Equally, though, I should amend my statement in my last post that "And with the share price ratio currently being about 4 times, you'd expect their fractions of the consolidated share capital to be in the ratio 4:1.44, or about 73.5%:26.5%.". My thinking at the time I made it was influenced by what I know of the Takeover Code: its Rule 14 basically requires that a bidder for Dewhurst splits their offer between the two classes on that sort of basis. But would a consolidation on that sort of basis pass its vote at a meeting of DWHA shareholders? I doubt it...

So I think a realistic consolidation proposal would have to be on some sort of compromise basis between "1 DWHT share = 1 DWHA share" (which will clearly be unacceptable to DWHT shareholders) and "1 DWHT share = ~4 DWHA shares" (which I very much doubt would be acceptable to DWHA shareholders) if it's to stand any chance of being approved by both DWHT and DWHA shareholders. (And just to be clear, it would need approval by separate meetings of the two classes of shareholder: DWHT shareholders won't be able to vote in the DWHA meeting any more than DWHA shareholders can vote in the DWHT meeting).

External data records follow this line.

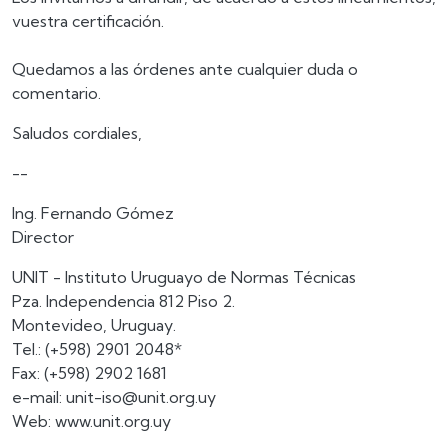
vuestra certificación.
Quedamos a las órdenes ante cualquier duda o
comentario.
Saludos cordiales,
--
Ing. Fernando Gómez
Director
UNIT - Instituto Uruguayo de Normas Técnicas
Pza. Independencia 812 Piso 2.
Montevideo, Uruguay.
Tel.: (+598) 2901 2048*
Fax: (+598) 2902 1681
e-mail: unit-iso@unit.org.uy
Web: www.unit.org.uy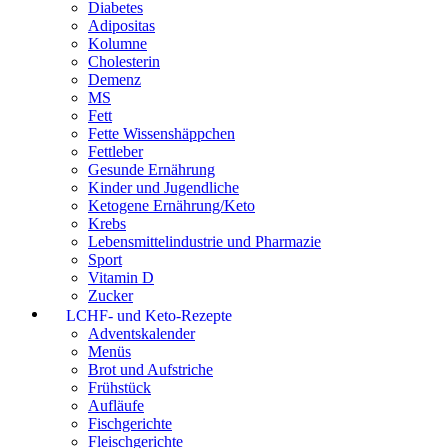
Diabetes
Adipositas
Kolumne
Cholesterin
Demenz
MS
Fett
Fette Wissenshäppchen
Fettleber
Gesunde Ernährung
Kinder und Jugendliche
Ketogene Ernährung/Keto
Krebs
Lebensmittelindustrie und Pharmazie
Sport
Vitamin D
Zucker
LCHF- und Keto-Rezepte
Adventskalender
Menüs
Brot und Aufstriche
Frühstück
Aufläufe
Fischgerichte
Fleischgerichte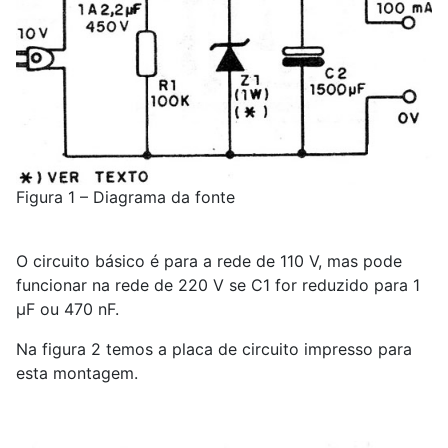
Figura 1 – Diagrama da fonte
O circuito básico é para a rede de 110 V, mas pode
funcionar na rede de 220 V se C1 for reduzido para 1
µF ou 470 nF.
Na figura 2 temos a placa de circuito impresso para
esta montagem.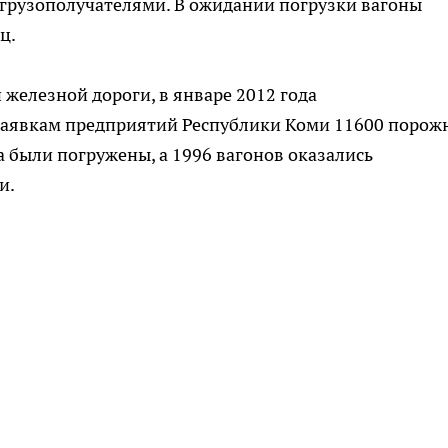
 грузополучателями. В ожидании погрузки вагоны
ц.
 железной дороги, в январе 2012 года
аявкам предприятий Республики Коми 11600 порож
на были погружены, а 1996 вагонов оказались
и.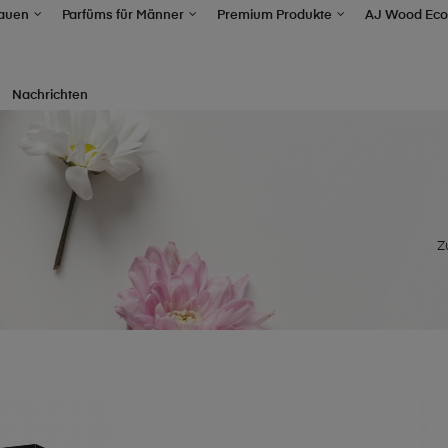
rauen
Parfüms für Männer
Premium Produkte
AJ Wood Eco
Nachrichten
Z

But whether there is such a compromise to be found, I don't know, nor do I have any idea what its basis would be if it could.


Hi Glen

The non voters would be significantly worse off if a consolidation were to take place today on the terms Gengulphus has highlighted.

Just to argue against myself: non-voters are 57% of all shares. If both classes traded at say £10 then each share has an equal claim on earnings. However if the non-voters end up with a only a say 26% claim on overall earnings. That could indeed be a problem. Hmm.
Thank you Arthur - I see your point. But who has been buying the voters. If it's a family member or other major shareholders wouldn't they have to issue a notice if they buy an additional 1%?

At 24% - 26% of overall Mcap (thanks Gengulphus) the current non-voters end up in about the same economic position as now? Or have I got that wrong?


coolen - Cakebread Robey was another example of value disparity being attached to non voting shares; in that case when taken over by Jewson some 20 years ago. Ironically I seem to recall that being discussed as a case in point on one of the Dewhurst threads some time ago.